Personal Finance & Money Asked on December 13, 2020
This is a question from a textbook:
compute the price of a 90-day zero coupon bond with a face value of $100 if the market yield is 6 percent
Unless indicated otherwise, assume that 1 year = 365 days, and that interest is compounded annually
and the textbook answer is =
100/(1+0.06*90/365)
I thought it should be 100/(1+0.06/365)^90.
What is wrong with my thought?
Your answer takes raises the daily interest rate to the 90th power. This compounds the daily interest daily for 90 days.
100/(1+0.06/365)^90
100/(1+0.000164)^90 // The daily interest rate is 0.000164
100/(1.000164)^90
100/1.014903
98.53
The textbook answer is simply 90 days of the daily interest rate with no compounding
100/(1+0.06/365*90)
100/(1+0.000164*90) // The daily interest rate is 0.000164
100/(1+0.014795)
100/1.014795
98.54
In your answer you pay $98.53 for a $100 bond resulting in $1.47 profit. The textbooks answer you pay $98.54 for a $100 bond resulting in $1.46 profit. The profit on your bond is higher because your calculation compounds the interest each day for 90 days.

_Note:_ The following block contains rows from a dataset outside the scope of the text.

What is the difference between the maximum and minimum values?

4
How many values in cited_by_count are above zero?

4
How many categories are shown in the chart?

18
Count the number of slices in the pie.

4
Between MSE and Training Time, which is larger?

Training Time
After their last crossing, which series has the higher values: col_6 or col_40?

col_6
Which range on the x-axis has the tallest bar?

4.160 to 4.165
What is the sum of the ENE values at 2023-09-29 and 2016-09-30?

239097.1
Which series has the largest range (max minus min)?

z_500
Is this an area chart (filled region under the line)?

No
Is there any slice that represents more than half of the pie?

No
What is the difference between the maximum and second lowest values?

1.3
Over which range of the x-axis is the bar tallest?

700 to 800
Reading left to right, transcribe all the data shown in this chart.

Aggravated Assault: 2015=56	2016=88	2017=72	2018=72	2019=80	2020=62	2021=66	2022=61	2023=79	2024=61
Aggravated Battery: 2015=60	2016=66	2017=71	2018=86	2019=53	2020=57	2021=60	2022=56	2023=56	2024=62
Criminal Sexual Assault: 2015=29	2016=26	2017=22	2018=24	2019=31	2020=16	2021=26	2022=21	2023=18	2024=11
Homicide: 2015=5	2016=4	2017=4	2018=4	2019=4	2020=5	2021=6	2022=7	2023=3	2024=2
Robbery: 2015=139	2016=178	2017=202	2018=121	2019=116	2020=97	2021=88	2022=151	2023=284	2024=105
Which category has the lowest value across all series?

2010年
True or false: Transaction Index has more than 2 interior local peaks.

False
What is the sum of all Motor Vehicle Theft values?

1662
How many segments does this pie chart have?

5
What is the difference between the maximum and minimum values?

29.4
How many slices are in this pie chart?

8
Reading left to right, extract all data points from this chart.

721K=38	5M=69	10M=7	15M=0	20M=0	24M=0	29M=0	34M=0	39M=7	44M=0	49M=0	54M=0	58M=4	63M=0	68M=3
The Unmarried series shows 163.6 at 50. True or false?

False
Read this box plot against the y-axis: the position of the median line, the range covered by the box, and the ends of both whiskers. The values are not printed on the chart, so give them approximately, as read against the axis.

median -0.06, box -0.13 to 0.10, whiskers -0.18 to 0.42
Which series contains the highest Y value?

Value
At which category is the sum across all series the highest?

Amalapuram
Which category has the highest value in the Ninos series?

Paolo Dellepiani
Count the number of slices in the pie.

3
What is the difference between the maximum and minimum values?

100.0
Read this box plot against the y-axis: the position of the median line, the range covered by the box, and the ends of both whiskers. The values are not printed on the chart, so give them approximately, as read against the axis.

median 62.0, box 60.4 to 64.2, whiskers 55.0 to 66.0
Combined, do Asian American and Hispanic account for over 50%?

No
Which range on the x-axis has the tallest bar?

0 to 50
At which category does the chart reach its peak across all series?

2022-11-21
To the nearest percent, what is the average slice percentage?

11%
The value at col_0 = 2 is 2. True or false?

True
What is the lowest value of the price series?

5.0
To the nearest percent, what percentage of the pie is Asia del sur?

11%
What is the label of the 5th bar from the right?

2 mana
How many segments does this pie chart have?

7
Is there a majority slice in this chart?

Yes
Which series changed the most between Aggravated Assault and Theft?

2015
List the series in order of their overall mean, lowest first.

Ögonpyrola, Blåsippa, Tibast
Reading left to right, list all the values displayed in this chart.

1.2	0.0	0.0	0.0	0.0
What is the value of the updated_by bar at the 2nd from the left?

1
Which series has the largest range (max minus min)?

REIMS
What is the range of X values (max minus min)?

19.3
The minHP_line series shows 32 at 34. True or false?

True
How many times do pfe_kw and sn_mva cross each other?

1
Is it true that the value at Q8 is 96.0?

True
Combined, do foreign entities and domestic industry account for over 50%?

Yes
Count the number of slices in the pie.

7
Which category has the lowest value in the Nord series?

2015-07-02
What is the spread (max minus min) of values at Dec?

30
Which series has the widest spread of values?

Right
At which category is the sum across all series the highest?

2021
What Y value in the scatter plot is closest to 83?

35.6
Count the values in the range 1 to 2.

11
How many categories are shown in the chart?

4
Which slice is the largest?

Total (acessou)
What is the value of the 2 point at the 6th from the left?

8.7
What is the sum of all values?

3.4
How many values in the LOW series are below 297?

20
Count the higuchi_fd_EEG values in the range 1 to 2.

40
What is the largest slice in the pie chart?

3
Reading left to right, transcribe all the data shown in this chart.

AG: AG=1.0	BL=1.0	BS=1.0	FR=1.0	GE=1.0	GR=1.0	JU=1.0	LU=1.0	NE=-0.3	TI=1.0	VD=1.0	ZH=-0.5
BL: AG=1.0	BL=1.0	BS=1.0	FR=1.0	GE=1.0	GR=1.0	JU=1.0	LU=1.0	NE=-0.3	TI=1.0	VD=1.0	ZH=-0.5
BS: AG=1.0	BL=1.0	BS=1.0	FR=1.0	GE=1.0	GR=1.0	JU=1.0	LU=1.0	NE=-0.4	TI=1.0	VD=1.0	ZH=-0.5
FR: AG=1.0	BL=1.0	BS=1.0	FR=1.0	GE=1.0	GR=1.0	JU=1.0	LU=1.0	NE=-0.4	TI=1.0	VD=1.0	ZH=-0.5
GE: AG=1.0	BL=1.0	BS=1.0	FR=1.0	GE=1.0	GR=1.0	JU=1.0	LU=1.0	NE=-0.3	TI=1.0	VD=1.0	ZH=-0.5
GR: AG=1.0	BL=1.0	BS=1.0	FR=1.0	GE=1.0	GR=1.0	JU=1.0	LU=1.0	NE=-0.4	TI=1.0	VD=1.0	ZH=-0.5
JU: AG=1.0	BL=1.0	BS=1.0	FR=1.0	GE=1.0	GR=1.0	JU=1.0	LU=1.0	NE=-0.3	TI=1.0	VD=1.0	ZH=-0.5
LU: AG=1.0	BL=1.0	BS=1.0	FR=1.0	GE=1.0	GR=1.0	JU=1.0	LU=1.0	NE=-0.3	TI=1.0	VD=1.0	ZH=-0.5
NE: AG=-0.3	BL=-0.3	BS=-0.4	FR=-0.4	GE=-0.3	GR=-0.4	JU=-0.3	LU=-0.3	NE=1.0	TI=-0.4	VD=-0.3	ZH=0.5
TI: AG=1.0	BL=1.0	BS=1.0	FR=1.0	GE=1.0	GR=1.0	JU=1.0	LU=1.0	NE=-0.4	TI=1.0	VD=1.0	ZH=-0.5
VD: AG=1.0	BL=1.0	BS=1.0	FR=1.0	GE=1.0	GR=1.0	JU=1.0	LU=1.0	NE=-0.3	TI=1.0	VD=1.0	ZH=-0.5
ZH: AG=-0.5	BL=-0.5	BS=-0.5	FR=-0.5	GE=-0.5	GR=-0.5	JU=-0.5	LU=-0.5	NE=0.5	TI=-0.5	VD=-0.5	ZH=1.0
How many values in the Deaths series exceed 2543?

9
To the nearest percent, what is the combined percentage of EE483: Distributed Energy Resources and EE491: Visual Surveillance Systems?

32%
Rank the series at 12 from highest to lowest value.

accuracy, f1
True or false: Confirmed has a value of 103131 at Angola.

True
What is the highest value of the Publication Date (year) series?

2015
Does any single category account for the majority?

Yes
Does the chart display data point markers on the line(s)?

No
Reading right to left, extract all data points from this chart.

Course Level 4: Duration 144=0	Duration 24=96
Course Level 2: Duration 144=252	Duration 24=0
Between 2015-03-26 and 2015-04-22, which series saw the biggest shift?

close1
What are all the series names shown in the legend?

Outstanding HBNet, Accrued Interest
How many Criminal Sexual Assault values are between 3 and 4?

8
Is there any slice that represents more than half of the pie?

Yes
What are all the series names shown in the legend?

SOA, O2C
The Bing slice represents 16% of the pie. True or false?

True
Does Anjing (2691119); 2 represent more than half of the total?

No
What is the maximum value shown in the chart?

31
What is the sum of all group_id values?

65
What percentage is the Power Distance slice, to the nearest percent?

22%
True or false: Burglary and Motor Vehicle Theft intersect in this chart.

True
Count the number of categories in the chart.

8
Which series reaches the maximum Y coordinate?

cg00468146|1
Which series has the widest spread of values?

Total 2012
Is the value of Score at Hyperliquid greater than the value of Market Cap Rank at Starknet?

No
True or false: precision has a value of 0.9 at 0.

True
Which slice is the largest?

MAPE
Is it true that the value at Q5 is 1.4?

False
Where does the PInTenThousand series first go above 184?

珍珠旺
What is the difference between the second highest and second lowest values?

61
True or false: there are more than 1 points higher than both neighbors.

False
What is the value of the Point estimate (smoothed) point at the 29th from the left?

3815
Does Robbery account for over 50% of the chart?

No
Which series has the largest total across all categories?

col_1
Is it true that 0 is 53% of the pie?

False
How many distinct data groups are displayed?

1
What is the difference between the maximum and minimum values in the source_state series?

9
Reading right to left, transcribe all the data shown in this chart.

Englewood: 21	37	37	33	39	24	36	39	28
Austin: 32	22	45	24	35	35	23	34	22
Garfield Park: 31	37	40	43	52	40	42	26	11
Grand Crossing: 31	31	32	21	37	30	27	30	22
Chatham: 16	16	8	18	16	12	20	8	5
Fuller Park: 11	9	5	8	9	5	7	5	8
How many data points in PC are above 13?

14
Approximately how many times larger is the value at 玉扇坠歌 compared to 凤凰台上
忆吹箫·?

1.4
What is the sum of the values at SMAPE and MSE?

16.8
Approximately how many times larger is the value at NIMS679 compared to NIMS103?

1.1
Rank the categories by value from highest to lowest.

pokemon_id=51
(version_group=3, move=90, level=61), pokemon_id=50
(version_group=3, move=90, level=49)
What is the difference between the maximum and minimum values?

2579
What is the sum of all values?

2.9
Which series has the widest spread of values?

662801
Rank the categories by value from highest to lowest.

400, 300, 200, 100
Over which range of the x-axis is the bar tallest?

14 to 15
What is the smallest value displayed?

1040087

Taking the power of something means multiplying it by itself that number of times.
3^4 = 3*3*3*3 = 12
Your answer takes 1.000164 times itself 90 times, which results in 90 periods where the interest is applied, rather than one period where the interest is applied.
1.000164 * 1.000164 * 1.000164 * 1.000164 * 1.000164 * 1.000164 * 1.000164 * 1.000164 * 1.000164 * 1.000164 * 1.000164 * 1.000164 * 1.000164 * 1.000164 * 1.000164 * etc
Illustrated another way like this, considering $100 principle at 50% either applied at the end of the term or compounded each period, and we'll use monthly so the per period interest rate is 0.5/12 = 0.0416
Simple Interest Compound Interest
Period Principle Interest Payment Principle Interest Payment
1 $100 4.17 $100.00 4.17
2 $100 4.17 $104.17 4.33
3 $100 4.17 $108.50 4.51
4 $100 4.17 $113.01 4.70
5 etc.....
As you can see when compounding interest, the prior period's interest payment is included in the principle calculation accelerating the yield at a given rate.